SELECTED EXCERPT:
--------------------
10:14 pm on Feb 11, 2004 (gmt 0)

WebmasterWorld Senior Member 10+ Year Member



I am about to start doing backups, and am completely confused by the variety of media available.

It seems, for one thing, that I need to know the speed of my CD burner. I have a Compaq Presario 3045-US, and do not seem able to find much about the builtin drive specs anywhere.

I would have expected to find that information somewhere in the Control Panel, and am sure that it is there, but I am unable to find it. Extremely frustrating :(

Thanks for any help or even just sympathy!

bcolflesh

12:13 am on Feb 12, 2004 (gmt 0)

WebmasterWorld Senior Member 10+ Year Member



Spec sheet for your laptop:

h20015.www2.hp.com/en/document.jhtml?reg=&lc=en&plc=&cc=us&prodId=compaqpres307215&docName=c00034322&cat=

It had several CD-RW options. Go to the Device Manager, look under CDROMs and get Properties for your particular device to learn more about it.

You can also try the prog I mentioned in an earlier post today:

hijacker.rpc1.org/discinfo/

dannyboy

7:21 am on Feb 12, 2004 (gmt 0)

10+ Year Member



The Nero InfoTool will tell you your drive speed:
[fileforum.betanews.com...]

For critical backups I recommend you burn using the slowest recording speed, typically 4x. Any speed above that "might" corrupt your CD-RW data.
--------------------
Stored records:

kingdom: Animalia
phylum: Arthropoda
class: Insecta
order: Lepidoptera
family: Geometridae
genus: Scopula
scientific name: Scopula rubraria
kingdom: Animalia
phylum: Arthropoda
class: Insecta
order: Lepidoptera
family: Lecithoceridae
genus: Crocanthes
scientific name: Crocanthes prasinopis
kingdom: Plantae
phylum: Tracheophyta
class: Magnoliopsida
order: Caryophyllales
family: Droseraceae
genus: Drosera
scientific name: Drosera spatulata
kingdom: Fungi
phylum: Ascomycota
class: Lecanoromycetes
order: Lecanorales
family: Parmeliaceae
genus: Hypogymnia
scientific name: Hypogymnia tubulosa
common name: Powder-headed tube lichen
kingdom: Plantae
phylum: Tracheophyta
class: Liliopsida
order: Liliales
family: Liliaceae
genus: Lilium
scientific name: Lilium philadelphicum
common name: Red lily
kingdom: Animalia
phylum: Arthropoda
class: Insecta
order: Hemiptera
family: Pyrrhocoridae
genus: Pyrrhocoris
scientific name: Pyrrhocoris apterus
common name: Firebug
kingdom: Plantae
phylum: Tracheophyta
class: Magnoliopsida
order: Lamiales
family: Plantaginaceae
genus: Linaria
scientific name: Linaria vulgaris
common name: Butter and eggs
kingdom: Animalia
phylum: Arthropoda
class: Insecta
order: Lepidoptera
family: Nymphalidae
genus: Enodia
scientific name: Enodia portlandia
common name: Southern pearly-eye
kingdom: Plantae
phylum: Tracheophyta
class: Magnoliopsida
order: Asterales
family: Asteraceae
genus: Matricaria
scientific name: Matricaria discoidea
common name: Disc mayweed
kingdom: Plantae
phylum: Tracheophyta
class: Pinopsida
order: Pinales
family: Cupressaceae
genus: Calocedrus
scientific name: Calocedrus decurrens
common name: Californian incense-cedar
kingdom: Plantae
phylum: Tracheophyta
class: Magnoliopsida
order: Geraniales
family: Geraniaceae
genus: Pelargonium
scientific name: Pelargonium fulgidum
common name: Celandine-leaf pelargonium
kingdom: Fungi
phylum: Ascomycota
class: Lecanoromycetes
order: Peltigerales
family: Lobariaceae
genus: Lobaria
--------------------
ASSIGNED TASK 1: In the forum thread, what recording speed is recommended for critical backups?
ASSIGNED TASK 2: Copy out the part of the forum thread that opens with the words containing "I would have" and closes with "12:13 am on Feb 12, 2004 (gmt 0)".
The rows are separate material, unrelated to the forum thread.

EXERCISE ANSWER 1: The slowest recording speed, typically 4x.

EXERCISE ANSWER 2:
I would have expected to find that information somewhere in the Control Panel, and am sure that it is there, but I am unable to find it. Extremely frustrating :(

Thanks for any help or even just sympathy!

bcolflesh

12:13 am on Feb 12, 2004 (gmt 0)